Uit een enquête van onderzoeksbureau Ipsos in opdracht van GAIA blijkt dat meer dan de helft van de Belgen tevreden is over plantaardige vleesvervangers. Dat is een opmerkelijke stijging ten opzichte van een eerdere studie in 2019. “Mensen gaan steeds bewuster om met voeding”, zegt GAIA-voorzitter Michel Vandenbosch. Tegelijkertijd zijn plantaardige vleesvervangers aantrekkelijker dan ooit. “Die combinatie van bewustzijn en technologie helpt het dierenwelzijn vooruit.” Ook wat kweekvlees betreft, geeft de enquête bemoedigende cijfers: 44% van de Belgen staat positief tegenover kweekvlees.

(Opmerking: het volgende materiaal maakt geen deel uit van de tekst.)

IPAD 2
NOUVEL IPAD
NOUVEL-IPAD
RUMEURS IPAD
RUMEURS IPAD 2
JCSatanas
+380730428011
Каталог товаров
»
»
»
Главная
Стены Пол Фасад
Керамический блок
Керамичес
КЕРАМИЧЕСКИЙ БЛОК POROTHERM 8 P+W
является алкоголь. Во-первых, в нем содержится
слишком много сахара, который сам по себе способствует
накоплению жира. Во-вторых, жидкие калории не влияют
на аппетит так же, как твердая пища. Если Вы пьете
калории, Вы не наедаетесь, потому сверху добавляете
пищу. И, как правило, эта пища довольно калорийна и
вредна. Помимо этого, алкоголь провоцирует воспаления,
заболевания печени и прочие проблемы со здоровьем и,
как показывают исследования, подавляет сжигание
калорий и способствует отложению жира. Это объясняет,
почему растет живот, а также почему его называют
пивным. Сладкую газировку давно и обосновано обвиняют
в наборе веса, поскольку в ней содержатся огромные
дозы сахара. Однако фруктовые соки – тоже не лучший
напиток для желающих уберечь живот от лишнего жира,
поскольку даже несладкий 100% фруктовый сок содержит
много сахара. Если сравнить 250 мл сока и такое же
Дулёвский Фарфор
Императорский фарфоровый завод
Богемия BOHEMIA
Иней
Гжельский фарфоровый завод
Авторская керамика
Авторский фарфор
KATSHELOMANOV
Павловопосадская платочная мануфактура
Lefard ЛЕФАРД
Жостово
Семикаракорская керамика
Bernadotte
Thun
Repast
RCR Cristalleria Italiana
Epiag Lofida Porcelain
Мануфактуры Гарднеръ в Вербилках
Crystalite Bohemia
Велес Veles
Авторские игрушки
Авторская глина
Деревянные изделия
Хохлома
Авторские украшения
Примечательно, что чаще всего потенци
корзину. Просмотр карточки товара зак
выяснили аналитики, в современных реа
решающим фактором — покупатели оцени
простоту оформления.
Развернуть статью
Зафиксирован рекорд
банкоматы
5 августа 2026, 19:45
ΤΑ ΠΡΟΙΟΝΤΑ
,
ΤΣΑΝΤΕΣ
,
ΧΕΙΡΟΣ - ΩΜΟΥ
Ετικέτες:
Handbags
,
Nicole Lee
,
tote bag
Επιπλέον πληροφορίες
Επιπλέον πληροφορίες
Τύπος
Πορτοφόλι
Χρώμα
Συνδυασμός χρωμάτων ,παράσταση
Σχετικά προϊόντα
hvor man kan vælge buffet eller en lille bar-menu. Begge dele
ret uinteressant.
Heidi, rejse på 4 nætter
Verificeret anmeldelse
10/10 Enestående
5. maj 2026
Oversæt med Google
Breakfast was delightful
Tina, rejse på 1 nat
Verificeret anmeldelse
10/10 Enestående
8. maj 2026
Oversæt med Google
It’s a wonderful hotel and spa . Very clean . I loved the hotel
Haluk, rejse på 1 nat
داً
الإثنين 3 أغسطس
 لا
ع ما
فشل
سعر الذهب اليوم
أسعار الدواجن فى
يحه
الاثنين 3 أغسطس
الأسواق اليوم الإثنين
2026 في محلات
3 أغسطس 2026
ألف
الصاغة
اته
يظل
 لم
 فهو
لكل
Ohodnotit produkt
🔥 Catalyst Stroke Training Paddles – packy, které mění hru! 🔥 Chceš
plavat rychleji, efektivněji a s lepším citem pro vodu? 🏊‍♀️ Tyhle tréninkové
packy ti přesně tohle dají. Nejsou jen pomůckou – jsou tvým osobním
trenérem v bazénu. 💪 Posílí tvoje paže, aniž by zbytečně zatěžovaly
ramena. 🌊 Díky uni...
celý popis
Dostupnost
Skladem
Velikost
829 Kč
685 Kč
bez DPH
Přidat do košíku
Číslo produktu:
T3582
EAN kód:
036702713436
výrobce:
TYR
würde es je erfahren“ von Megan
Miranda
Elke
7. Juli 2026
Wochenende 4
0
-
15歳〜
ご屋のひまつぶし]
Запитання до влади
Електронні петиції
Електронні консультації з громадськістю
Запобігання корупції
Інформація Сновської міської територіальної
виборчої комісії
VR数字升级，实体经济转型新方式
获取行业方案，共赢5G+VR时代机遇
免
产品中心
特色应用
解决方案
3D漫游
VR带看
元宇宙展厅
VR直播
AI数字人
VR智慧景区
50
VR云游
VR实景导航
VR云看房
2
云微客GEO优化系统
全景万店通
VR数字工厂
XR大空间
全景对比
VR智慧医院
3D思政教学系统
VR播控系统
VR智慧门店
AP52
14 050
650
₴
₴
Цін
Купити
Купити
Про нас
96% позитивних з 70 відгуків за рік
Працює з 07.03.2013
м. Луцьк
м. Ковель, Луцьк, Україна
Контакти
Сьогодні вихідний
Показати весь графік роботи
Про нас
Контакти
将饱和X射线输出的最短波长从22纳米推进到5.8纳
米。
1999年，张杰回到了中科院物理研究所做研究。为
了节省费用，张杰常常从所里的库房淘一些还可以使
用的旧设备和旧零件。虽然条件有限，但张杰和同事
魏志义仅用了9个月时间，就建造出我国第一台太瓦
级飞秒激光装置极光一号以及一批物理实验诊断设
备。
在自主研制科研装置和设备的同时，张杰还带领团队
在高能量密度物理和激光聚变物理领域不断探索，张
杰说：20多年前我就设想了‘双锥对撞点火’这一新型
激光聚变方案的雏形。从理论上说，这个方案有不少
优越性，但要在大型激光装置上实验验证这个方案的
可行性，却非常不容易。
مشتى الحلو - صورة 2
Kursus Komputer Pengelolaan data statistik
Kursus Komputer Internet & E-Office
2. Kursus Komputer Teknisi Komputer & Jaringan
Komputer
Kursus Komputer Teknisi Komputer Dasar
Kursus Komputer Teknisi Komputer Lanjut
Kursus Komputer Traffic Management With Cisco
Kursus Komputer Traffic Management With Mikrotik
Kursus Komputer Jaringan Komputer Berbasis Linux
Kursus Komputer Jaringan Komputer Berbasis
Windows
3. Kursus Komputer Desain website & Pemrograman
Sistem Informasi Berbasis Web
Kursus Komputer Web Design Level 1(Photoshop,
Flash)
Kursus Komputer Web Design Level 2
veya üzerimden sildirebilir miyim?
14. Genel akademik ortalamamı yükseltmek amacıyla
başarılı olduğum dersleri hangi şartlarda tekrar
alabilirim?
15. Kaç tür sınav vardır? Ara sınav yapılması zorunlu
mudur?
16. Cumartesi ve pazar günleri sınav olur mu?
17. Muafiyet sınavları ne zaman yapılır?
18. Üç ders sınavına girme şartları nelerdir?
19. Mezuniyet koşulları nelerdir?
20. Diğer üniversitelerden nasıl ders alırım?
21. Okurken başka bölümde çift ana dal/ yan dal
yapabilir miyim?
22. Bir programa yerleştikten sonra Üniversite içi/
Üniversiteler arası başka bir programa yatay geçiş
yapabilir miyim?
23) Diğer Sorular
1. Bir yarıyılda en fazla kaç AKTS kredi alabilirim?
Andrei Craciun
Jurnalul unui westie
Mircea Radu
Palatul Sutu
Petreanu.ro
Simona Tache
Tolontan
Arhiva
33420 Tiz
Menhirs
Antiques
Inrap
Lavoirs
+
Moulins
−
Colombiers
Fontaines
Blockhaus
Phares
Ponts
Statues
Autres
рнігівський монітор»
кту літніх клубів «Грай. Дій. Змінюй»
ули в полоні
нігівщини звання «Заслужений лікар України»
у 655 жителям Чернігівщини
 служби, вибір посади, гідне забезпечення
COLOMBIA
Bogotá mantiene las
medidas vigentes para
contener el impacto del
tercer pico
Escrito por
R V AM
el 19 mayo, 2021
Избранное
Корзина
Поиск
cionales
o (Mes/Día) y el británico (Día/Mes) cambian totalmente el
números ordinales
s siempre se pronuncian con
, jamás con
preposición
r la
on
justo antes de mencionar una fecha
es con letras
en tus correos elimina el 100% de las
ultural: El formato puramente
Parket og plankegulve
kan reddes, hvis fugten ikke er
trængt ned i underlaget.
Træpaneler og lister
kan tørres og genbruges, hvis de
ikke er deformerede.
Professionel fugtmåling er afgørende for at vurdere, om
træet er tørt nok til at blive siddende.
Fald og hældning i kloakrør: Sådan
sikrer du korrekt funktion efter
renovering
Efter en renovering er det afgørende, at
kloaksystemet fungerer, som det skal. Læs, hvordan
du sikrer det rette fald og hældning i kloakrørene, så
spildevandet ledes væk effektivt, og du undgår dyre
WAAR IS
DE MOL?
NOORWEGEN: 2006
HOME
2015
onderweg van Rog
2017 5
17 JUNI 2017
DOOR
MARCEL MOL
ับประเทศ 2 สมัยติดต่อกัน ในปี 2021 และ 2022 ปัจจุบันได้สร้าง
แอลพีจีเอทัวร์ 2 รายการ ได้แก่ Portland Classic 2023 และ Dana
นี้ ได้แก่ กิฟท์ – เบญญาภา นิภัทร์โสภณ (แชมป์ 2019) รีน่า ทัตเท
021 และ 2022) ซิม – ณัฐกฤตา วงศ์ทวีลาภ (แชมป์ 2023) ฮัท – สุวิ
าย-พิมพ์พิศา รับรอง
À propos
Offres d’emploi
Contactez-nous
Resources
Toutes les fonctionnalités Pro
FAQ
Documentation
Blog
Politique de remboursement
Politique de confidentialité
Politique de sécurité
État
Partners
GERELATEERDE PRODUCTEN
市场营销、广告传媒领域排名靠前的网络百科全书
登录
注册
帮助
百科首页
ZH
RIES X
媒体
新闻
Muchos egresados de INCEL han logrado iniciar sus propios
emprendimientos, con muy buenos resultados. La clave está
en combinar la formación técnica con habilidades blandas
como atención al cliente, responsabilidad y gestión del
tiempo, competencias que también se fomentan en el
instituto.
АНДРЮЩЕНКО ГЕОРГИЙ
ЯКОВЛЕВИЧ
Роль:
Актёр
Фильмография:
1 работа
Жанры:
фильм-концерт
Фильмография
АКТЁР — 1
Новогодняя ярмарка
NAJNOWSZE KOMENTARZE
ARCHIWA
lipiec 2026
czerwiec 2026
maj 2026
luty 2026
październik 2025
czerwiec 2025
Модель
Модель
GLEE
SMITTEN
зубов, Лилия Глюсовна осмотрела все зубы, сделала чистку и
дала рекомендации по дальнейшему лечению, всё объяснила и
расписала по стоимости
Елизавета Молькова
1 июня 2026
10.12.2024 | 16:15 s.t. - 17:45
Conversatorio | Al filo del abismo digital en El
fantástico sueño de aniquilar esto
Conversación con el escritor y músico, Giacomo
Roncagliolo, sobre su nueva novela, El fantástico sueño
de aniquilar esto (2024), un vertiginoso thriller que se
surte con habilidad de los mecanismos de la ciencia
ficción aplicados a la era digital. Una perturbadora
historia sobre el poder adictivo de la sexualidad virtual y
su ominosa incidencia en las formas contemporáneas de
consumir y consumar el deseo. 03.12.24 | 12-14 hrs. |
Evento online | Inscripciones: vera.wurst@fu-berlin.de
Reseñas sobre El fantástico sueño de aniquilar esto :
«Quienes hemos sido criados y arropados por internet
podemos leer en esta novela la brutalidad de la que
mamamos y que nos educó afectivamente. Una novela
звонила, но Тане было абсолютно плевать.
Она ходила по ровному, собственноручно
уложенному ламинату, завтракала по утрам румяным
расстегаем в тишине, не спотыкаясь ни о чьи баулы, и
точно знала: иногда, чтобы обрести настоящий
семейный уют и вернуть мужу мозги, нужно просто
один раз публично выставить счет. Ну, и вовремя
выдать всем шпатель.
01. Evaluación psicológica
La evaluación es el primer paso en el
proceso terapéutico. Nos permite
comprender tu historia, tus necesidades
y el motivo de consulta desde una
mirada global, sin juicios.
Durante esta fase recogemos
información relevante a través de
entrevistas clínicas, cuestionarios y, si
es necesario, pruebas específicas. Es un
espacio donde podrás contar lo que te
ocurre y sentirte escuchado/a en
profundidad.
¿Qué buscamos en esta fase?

51% geeft aan dat de huidige vleesvervangers voldoen aan zijn of haar behoeften. Dat blijkt uit een enquête van Ipsos afgenomen tussen 10 juni en 16 juni bij een representatief deel van de Belgische bevolking. De vorige enquête met exact dezelfde vragen kwam in januari 2019 uit op 44%. In ongeveer anderhalf jaar kent het enthousiasme over vleesvervangers dus een significante stijging. Vooral twintigers en jonge dertigers reageren positief op het aanbod, 65% geeft aan tevreden te zijn. De variatie qua aanbod, dat ze beter zijn voor het dierenwelzijn en het milieu vormen de top 3 motivatie. De grootste drempel voor de mensen die niet tevreden zijn, zijn nog altijd smaak en textuur: “vleesvervangers hebben niet dezelfde smaak en textuur als vlees”. Ook de prijs blijkt een rol te spelen. Michel Vandenbosch: “Vleesvervangers krijgen goede cijfers, maar er is duidelijk nog steeds potentieel om de smaak en textuur te verbeteren.”
Kweekvlees.
De enquête ging ook dieper in op de houding van de Belgische bevolking ten aanzien van kweekvlees. Kweekvlees is vlees dat wordt bekomen uit dierlijke cellen in plaats van uit geslachte dieren. 44% van de Belgen is positief over kweekvlees, dat is vergelijkbaar met de 42% in januari 2019. Belangrijkste drijfveren zijn geen dierenleed en beter voor het milieu. De voornaamste barrière is de indruk dat kweekvlees duur zal zijn. De traditie van dieren te slachten om vlees te produceren speelt volgens de respondenten geen rol, dat argument scoort zelfs het laagst. Verder valt op dat de groep zonder mening groot blijft: in 2020 bedraagt die groep 39%, in 2019 was dat 43%. “Zolang kweekvlees niet in de winkelrekken ligt, zal de groep twijfelaars groot blijven. Het is alvast hoopgevend dat de groep die uitgesproken negatief is over kweekvlees, erg klein blijft (17%). En dat het doden van dieren voor vlees geen must is voor de respondenten”, zegt Michel Vandenbosch.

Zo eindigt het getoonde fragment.